While the first two ceremonies are referred to in the textual sources by quite obvious terms like prathamestakanyasa, 'the placing of the first bricks' and murdhestakanyasa, 'the placing of the crowning bricks' (or 'top bricks') respectively, the third rite bears the curious name garbhanyasa, which may be translated as 'the placing of the embryo'. The word garbha in Sanskrit may mean 'embryo', 'womb' or 'seed', but also 'the inside, interior of anything'. In architecture it occurs, for example, in the technical term for the main temple chamber in which the image of the principal deity is housed, the garbhagrha (the garbha-house'). The latter term was often, in my opinion misleadingly, translated as 'womb-house'. With respect to the garbhanyasa, there are indications that the term garbha, in a certain sense, reflects the nature of the ritual. The plausible interpretations of the term and the supposed function and meaning of the garbhanyasa and the other two construction rituals described in the Kasyapasilpa are discussed thoroughly.

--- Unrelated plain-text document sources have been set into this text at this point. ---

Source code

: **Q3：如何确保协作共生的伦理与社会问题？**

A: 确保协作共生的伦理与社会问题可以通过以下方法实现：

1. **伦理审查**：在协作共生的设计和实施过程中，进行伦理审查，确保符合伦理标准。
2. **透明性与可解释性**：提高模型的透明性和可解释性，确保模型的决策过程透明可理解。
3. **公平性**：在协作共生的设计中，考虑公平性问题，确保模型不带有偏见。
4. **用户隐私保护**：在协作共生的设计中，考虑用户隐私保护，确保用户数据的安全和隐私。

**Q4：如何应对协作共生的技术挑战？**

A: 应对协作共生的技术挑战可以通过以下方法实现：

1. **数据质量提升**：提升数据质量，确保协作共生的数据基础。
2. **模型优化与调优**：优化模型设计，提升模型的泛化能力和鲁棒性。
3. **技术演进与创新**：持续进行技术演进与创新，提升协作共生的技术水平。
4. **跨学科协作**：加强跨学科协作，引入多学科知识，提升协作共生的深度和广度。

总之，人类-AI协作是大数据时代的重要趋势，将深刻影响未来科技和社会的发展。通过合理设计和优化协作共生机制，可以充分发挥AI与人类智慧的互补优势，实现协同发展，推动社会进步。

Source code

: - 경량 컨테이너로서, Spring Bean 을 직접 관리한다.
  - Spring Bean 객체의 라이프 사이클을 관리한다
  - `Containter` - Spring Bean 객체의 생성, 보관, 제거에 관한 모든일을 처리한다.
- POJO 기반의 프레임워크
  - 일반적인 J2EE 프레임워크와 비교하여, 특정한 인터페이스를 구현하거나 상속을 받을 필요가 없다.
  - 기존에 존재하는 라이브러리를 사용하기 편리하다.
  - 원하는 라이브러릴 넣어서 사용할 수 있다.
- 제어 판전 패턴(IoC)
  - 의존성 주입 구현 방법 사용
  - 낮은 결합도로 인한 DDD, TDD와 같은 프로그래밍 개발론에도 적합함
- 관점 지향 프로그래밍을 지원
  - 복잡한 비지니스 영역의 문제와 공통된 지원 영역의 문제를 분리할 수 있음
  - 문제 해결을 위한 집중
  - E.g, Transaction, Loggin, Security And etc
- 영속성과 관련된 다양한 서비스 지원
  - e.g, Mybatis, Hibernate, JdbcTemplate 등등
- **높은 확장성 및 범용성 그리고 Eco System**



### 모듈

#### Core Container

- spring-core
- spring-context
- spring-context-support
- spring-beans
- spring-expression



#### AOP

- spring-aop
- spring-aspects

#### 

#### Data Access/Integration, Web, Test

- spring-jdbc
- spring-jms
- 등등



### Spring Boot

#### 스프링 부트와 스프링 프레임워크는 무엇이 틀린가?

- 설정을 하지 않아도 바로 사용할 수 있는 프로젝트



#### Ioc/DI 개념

At this point it should be noted that the prathamestaka, garbhanyasa and murdhestaka are not the only construction rituals described in the Sanskrit architectural and ritual treatises. Apart from these three, the texts also mention the placing of the consecration deposit for an image of a temple deity (usually referred to as ratnanyasa), the placing of the deposit consisting of six objects in the centre of the foundation (known as sadadhara in Kerala), the installation of the jars on the summit of the temple, and so forth. However, due to the limitations of time and space, it would have been impossible to extend the present study to all construction rituals described in the Sanskrit texts. Besides, the main textual source under consideration, the Kasyapasilpa, only provides a detailed description of the three construction rituals discussed above, that is, the prathamestaka, the garbhanyasa and the murdhestaka. The remaining rituals are thus only briefly mentioned in the present study, for example in Appendix 4 where the relation between all material traces of construction rituals and all available textual descriptions of such rituals is dealt with.Finally, a few words about terminology in the present book, the items deposited in the course of the three mentioned rituals, namely the compartmented box with its contents, the stones or bricks and the objects installed among them, are referred to as `consecration deposits'. In a large number of publications, the archaeological remains associated with the building rituals are referred to as 'relics' and the deposit receptacles as 'reliquaries'. However, it should be remembered that 'relic' and 'consecration deposit' are, despite a certain outer similarity, two distinct conceptions and should not be confused. A short discussion on obvious, but not always accepted, differences between relics and consecration deposits is delineated.